Firstly, I felt, I owed him something.
‘Hey, how about this?’ I offered. ‘How about we slide over to the Barrister and Alchemist and have ourselves a drink?’
‘Alchemist and Barrister,’ he corrected mechanically.
‘Yeah, yeah. Whatever. I’m not saying, get hammered or anything. You never know, a little alcohol and I may just click out of it all and be my old self again.’
‘Okay,’ he agreed. ‘But easy on the vodka.’
‘Easy on the vodka,’ I promised, thinking of Jane and May Week parties.
§
The Alchemist and Barrister was low and dark and inviting inside. The barman there seemed to know me and winked with the distant friendliness one gets to recognise in those who work in university towns. Students are all jerks, the wink seemed to say, but you spend money and we know how to look as if we think you’re cool and interesting.
Steve and I sat outside drinking pleasant English-style beer under a long canvas awning, watching people walk by. At the table next to us, two men in plaid short-sleeved shirts were looking at a map and arguing over walks.
‘I suppose you get a lot of tourists coming here?’
Steve shrugged. ‘A lot for New Jersey I guess.’
‘Those two might see the map better if they took off their dark glasses,’ I said, blowing out a contented cloud of tobacco smoke. ‘But I suppose tourists are tourists everywhere.’
Steve nodded distractedly and took a sip of beer.
‘You’ll think I’m mad, I know,’ I said, ‘but I’m supremely happy at the moment.’
‘Yeah?’ Steve sounded surprised. ‘How come?’
‘You wouldn’t understand if I told you.’.
Try me.’
‘I’m happy because when I asked you earlier, you told me that you’d never heard of Adolf Hitler.’
‘That made you happy?’
‘You can have no idea what that means. You’ve never heard the names Hitler or Schickelgruber or Polzl. You’ve never heard of Brunau, you’ve never…’
‘Brunau?’
‘Brunau-am-Inn, Upper Austria. It’s not even a name to you and that makes me the happiest man alive.’
‘Well that’s Jake for you.’
‘You’ve never heard of Auschwitz or Dachau,’ I bubbled. ‘You’ve never heard of the Nazi Party. You’ve never heard of…’
‘Woah, woah,’ said Steve. ‘Okay, so I’m not like Mr Knowledge, but what do you mean I’ve never heard of the Nazi Party?’

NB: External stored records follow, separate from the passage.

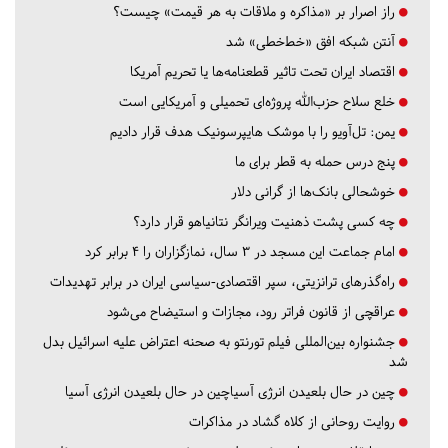
راز اصرار بر «مذاکره و ملاقات به هر قیمت» چیست؟
آنتن شبکه افق «خط‌خطی» شد
اقتصاد ایران تحت تاثیر قطعنامه‌ها یا تحریم‌ آمریکا
خلع سلاح حزب‌الله پروژه‌ای تحمیلی و آمریکایی است
یمن: تل‌آویو را با موشک هایپرسونیک هدف قرار دادیم
پنج درس‌ حمله به قطر برای ما
خوشحالی بانک‌ها از گرانی دلار
چه کسی پشت ذهنیت ویرانگر نتانیاهو قرار دارد؟
امام جماعت این مسجد در ۳ سال، نمازگزاران را ۴ برابر کرد
راه‌گذرهای ترانزیتی، سپر اقتصادی-سیاسی ایران در برابر تهدیدات
عراقچی از قانون فراتر رود، مجازات و استیضاح می‌شود
جشنواره بین‌المللی فیلم تورنتو به صحنه اعتراض علیه اسرائیل بدل
شد
چین در حال بلعیدن انرژی آسیاچین در حال بلعیدن انرژی آسیا
روایت روحانی از کلاه گشاد در مذاکرات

‘Well, you haven’t have you?’
‘Are you nuts!’
I stared at him. ‘You can’t have done. It’s impossible.’
‘Oh sure,’ said Steve, wiping froth from his lips, ‘and I’ve never heard of Gloder and Gobbles and Himmler and Frick, right? Hey look out!’
Steve grabbed my wrist to straighten the bottle in my hand. A fizzing lake spread on the table between us and over the edge flowed drop after drop of dark cold beer.